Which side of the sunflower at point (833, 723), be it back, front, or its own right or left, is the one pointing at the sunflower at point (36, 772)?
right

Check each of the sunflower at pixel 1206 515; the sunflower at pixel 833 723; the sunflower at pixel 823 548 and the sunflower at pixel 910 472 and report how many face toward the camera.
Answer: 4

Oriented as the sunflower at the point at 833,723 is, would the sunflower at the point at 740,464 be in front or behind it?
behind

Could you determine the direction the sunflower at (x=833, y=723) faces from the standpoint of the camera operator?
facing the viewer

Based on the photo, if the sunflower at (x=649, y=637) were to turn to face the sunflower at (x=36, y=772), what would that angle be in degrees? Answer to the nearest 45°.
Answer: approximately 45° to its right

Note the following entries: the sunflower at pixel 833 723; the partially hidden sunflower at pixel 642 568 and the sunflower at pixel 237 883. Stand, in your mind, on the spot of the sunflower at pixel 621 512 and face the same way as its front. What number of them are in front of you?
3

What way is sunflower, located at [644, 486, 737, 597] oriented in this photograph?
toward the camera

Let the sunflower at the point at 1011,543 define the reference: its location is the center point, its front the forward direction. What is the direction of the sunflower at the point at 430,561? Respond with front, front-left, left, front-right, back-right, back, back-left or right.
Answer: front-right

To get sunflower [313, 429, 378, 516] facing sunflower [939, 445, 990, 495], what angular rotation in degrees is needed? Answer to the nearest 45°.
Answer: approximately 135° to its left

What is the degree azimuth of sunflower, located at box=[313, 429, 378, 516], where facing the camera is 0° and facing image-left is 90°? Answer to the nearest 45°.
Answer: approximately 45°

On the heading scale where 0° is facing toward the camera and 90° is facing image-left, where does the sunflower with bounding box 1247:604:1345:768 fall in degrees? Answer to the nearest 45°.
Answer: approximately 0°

====

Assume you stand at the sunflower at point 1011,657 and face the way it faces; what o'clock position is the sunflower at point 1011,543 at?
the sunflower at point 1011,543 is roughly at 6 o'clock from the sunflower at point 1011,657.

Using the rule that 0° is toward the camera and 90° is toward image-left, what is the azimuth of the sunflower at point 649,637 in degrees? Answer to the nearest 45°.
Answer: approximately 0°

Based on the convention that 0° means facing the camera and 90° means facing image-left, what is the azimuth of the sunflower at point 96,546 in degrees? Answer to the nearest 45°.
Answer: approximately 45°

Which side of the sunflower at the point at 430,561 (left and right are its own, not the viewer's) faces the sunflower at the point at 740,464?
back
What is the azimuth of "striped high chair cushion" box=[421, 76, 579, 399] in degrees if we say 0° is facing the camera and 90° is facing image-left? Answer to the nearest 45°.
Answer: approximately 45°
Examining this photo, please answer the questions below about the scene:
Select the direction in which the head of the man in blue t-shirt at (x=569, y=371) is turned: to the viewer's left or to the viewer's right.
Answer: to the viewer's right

====

[YOUR GOAL] Please pull out each row above that contains the word "camera" and copy those rows in full.

[THE COMPLETED TASK]
Check each of the sunflower at pixel 1206 515; the sunflower at pixel 833 723; the sunflower at pixel 823 548 and the sunflower at pixel 910 472 and report how many face toward the camera.
Could you determine the direction the sunflower at (x=833, y=723) faces from the standpoint of the camera operator?
toward the camera
What is the degree azimuth of sunflower, located at box=[313, 429, 378, 516], where facing the camera is 0° and facing image-left is 90°? Answer to the nearest 45°.
On the heading scale where 0° is facing toward the camera and 90° is facing image-left, where does the sunflower with bounding box 1247:604:1345:768 fall in degrees? Answer to the nearest 45°.
Using the rule that 0° is toward the camera and 90° is toward image-left, what is the azimuth of the sunflower at point 649,637 in degrees? Answer to the nearest 45°.
Based on the convention that 0° means facing the camera and 90° means facing image-left, what is the azimuth of the sunflower at point 96,546 in degrees? Answer to the nearest 45°.
What is the azimuth of "striped high chair cushion" box=[421, 76, 579, 399] in degrees if we say 0° is facing the camera and 90° is facing image-left? Answer to the nearest 45°.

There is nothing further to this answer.